### Record extracts

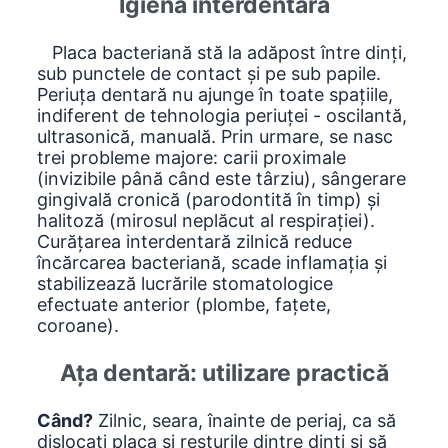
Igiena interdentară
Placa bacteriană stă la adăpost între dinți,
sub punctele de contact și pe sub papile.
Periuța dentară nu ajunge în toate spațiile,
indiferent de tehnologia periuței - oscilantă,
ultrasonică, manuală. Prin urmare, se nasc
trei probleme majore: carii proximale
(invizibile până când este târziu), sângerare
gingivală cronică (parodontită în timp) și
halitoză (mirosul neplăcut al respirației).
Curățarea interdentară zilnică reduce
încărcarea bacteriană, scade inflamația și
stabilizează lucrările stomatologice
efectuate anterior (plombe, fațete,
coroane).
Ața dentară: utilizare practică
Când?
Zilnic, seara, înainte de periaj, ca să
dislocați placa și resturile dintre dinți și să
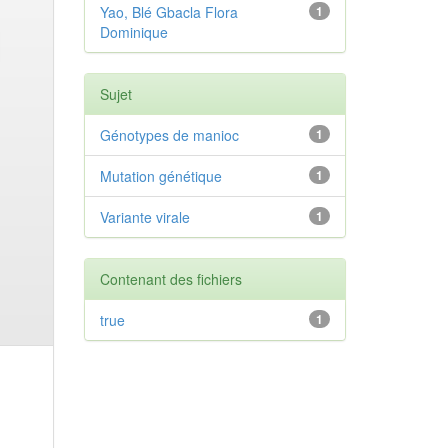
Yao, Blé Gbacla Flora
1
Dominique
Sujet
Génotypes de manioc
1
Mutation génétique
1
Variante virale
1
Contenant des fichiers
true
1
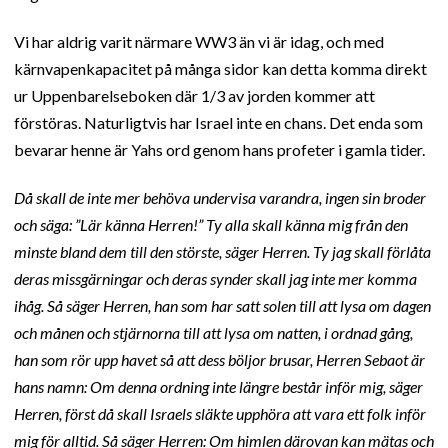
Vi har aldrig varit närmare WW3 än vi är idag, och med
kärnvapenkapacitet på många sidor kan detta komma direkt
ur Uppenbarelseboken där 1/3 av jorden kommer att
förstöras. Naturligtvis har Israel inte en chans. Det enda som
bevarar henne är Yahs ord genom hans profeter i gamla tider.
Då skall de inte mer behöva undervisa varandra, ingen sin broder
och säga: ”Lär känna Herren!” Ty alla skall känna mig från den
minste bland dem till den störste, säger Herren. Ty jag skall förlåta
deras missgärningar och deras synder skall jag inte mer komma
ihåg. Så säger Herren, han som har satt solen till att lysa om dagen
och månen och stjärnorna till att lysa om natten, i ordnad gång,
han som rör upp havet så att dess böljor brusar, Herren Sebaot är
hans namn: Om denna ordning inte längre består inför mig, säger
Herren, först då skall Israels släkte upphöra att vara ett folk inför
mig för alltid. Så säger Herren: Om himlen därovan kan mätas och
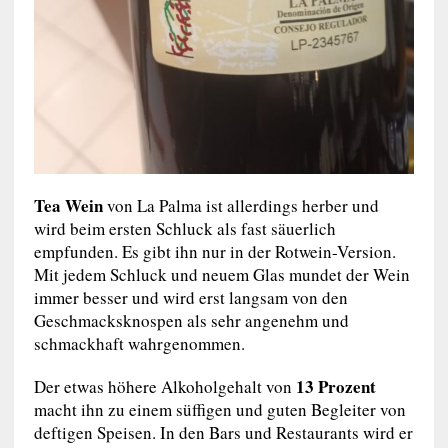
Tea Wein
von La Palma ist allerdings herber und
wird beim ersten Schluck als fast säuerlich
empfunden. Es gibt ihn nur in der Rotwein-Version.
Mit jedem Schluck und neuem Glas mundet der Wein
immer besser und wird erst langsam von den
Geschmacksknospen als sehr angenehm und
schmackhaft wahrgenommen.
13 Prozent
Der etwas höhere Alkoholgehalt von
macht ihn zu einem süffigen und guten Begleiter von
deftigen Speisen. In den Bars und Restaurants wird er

* * *

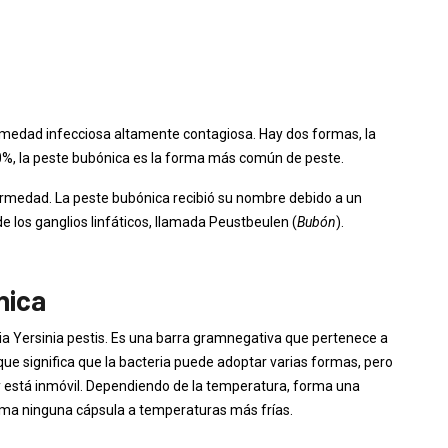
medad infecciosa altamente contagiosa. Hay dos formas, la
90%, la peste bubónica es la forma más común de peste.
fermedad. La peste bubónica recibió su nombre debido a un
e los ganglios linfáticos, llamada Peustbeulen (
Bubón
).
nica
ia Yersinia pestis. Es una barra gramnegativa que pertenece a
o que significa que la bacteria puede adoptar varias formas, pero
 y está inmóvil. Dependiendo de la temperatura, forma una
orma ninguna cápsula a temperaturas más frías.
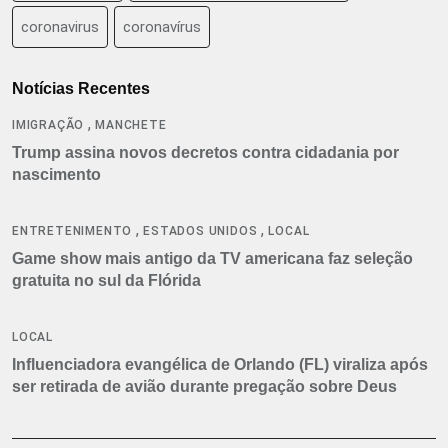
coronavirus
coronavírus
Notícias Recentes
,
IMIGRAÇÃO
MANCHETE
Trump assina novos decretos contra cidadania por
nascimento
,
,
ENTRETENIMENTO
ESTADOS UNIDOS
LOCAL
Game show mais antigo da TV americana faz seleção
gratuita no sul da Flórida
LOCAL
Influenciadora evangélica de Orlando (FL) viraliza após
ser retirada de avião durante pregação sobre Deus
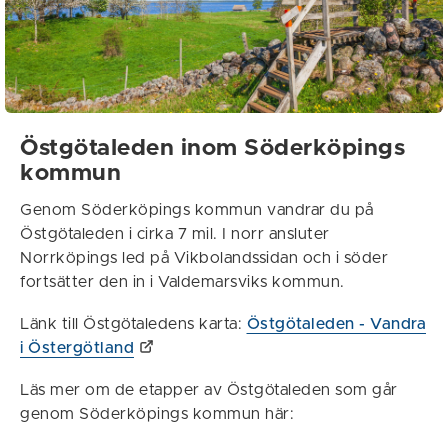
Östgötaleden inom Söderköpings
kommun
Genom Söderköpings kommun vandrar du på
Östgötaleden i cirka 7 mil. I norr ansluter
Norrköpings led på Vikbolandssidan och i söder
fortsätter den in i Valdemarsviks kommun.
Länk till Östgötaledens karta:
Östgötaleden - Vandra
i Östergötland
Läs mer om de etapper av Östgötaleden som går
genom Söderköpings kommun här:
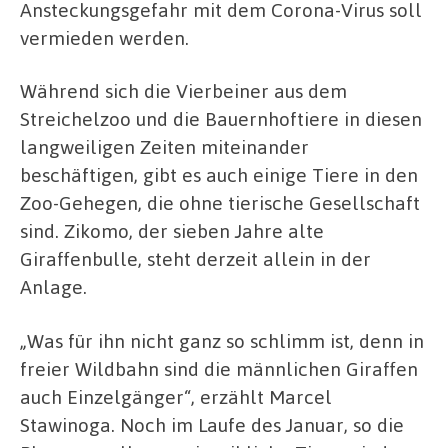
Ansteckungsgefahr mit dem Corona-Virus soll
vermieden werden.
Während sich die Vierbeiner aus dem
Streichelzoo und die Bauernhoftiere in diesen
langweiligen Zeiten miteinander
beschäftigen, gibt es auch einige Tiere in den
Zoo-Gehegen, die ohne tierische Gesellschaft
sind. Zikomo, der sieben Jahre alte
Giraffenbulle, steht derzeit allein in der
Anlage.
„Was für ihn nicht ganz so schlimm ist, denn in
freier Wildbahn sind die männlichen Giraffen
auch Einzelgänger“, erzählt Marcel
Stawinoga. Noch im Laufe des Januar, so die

### To do
Tell how many lines of the listing contain the string "Schluck", giving the number without any other words.

### Written solution
2